There are nights when I feel like I get just the right amount of sleep. I can function quite well, and I feel rested. Once I get used to this, it is much harder to return to sleepless nights with little sleep. My body and mind must readjust and learn to function on less once more.

After getting little sleep for an extended period of time, I learn to function on less sleep. I am still fatigued, but I manage to muddle through each day and still get things done. Then there are nights when I hardly sleep at all. It is impossible to function well, and my body starts to ache because it is so tired.

Adjusting to a changing sleep schedule

I can adjust to any amount of sleep over time, but the adjustment period is tiring in itself. Constant change makes it impossible to adjust, and it becomes so exhausting that it makes insomnia even more difficult to deal with.

After dealing with this for a little while, I begin to feel physically ill. My body aches the same as it does when I have the flu. I have headaches and bouts of nausea. If this continues for too long, it greatly affects my mental health and can lead to a full-blown episode of depression.

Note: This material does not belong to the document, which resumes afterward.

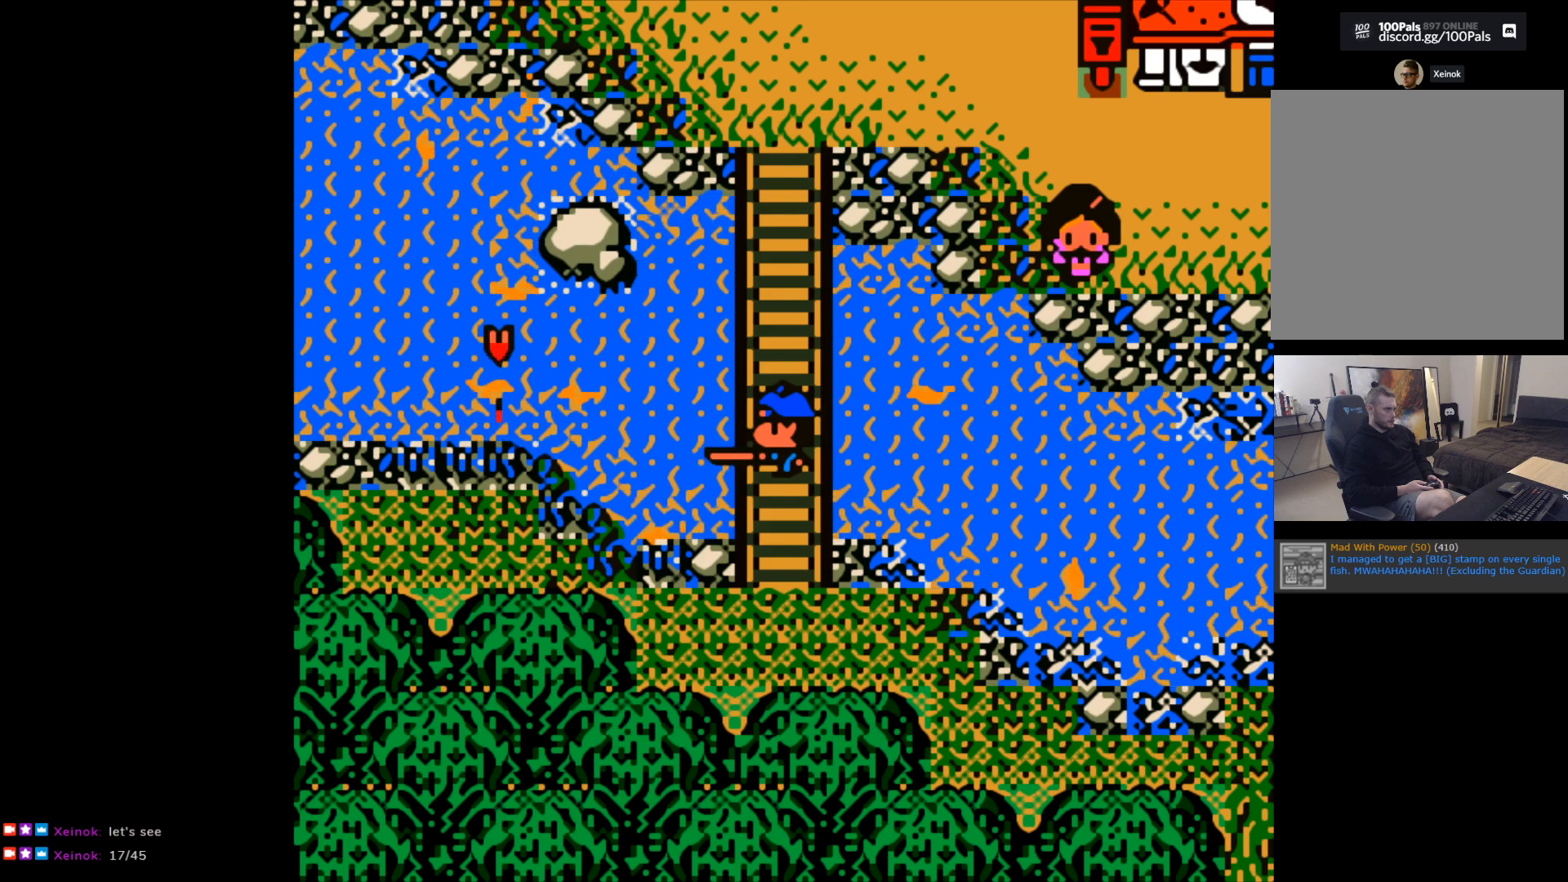
{"buttons": [], "left_stick": "center", "events": [[67, "B", "up"]]}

Battling mental and physical fatigue

For me, one of the biggest issues in dealing with insomnia is the constant need to adjust to a changing amount of sleep. As soon as I adjust it changes, and I must begin the process again. It's tiring, both mentally and physically.

Add in fatigue caused by other illnesses, and some days are just a blur. Hypothyroidism causes fatigue. Hormonal changes associated with menopause cause fatigue. So many chronic illnesses cause fatigue. Fatigue is a symptom of more things than I could ever list, so odds are everyone has something that causes fatigue. Add insomnia to the mix and it is a recipe for sheer exhaustion.

Accepting that my insomnia is a state of perpetual change

If I could stop this constant cycle of change and adjustment, I feel it would be much easier to cope with insomnia. Give me a set amount of sleep and I will adjust and learn to live with that many hours of sleep. My body will manage the fatigue and learn to function to get through the day.

Alas, I will never have any sort of schedule and change is inevitable. I will never be someone who gets a refreshing 8 hours of sleep every night and wakes up energized and ready to greet the day. I will always be the grumpy gal who drags herself out of bed each morning, cursing at the sun, and wishing to stay in bed all day.